Zaha Hadid Architects has designed a masterplan for Tallinn‘s port, boasting a new cruise ship terminal as well as office and housing districts intended to spark regeneration around the waterfront of the Estonian capital.
London office Zaha Hadid Architects (ZHA) saw off competition for the Masterplan 2030 contest from two other finalists – Alejandro Zaera Polo‘s practice Alejandro Zaera-Polo Maider Llaguno Architecture and the office of Estonian architect Andres Alver, Alver Architects.
As well as a new cruise ship and ferry terminal and areas for check-in, the winning design also offers new waterfront housing and offices, as well as a hotel, cable car station and an elevated park.
“Streams” branch through the masterplan to connect the different zones, as well as the old town beyond with the Baltic Sea.
“A network of dynamic and elegant gestures inspired by natural ‘streams’ flow from the city to link and unify the fragmented zones of the harbour to the city fabric, creating a distinctly new and highly connected urban topography,” said ZHA in its concept statement.
“The ‘stream’ directly links a series of locally identified nodes, public spaces an open vistas across the city and harbour,” continued the studio.
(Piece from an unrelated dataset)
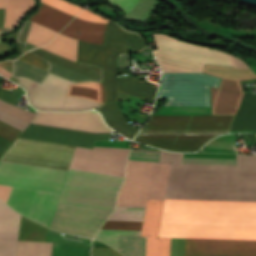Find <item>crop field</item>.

“The public realm operates as the connective tissue, the ‘glue’ that facilitates development and creates a clear sense of place and legible orientation within the proposal.”
Buildings ranging from one to seven storeys tall will be angled and fragmented to make way for these paths, which the studio sees as the focal point of the project – aptly named Stream City.
“The ‘stream’ created an armature for a series of spaces, which act as magnets or attractors between the city centre and the harbour,” said the architects.
The regeneration plans are intended as a a “catalyst” for the area’s development, and is described by the studio as “a kernal of new value which quickly grows as it acquires market force and accelerates development.”
The proposal was selected by a jury comprising managers from the Port of Tallinn including chairman Valdo Kalm and head of infrastructure development, Hele-Mai Metsal. Tallinn’s city architect Endrik Mänd and Peeter Pere, the vice chair of the Estonian Association of Architects also sat on the judging panel.
“Zaha Hadid Architects has very skilfully created a balanced connection between urban space and the port area with some carefully considered access roads and traffic solutions,” said Kalm.
“What stands out in their designs are the diagonals running through them of the pedestrian footpaths, around which a very diverse and memorable city space has been established.”
Zaha Hadid Architects will now work up the final designs for the masterplan, with the view to completing the project by 2030.
The firm’s late figurehead, the British-Iraqi architect Zaha Hadid, came top of the inaugural Dezeen Hot list – a guide to the most important figures in architecture and design.
Since Hadid’s death in March 2016, the firm has gone on to complete a number of major projects, and win contracts for several more under the leadership of Patrik Schumacher.
The firm has completed a number of waterfront and port buildings. Numbered among them is the Salerno Maritime Terminal in Italy, the Antwerp Port House in Belgium.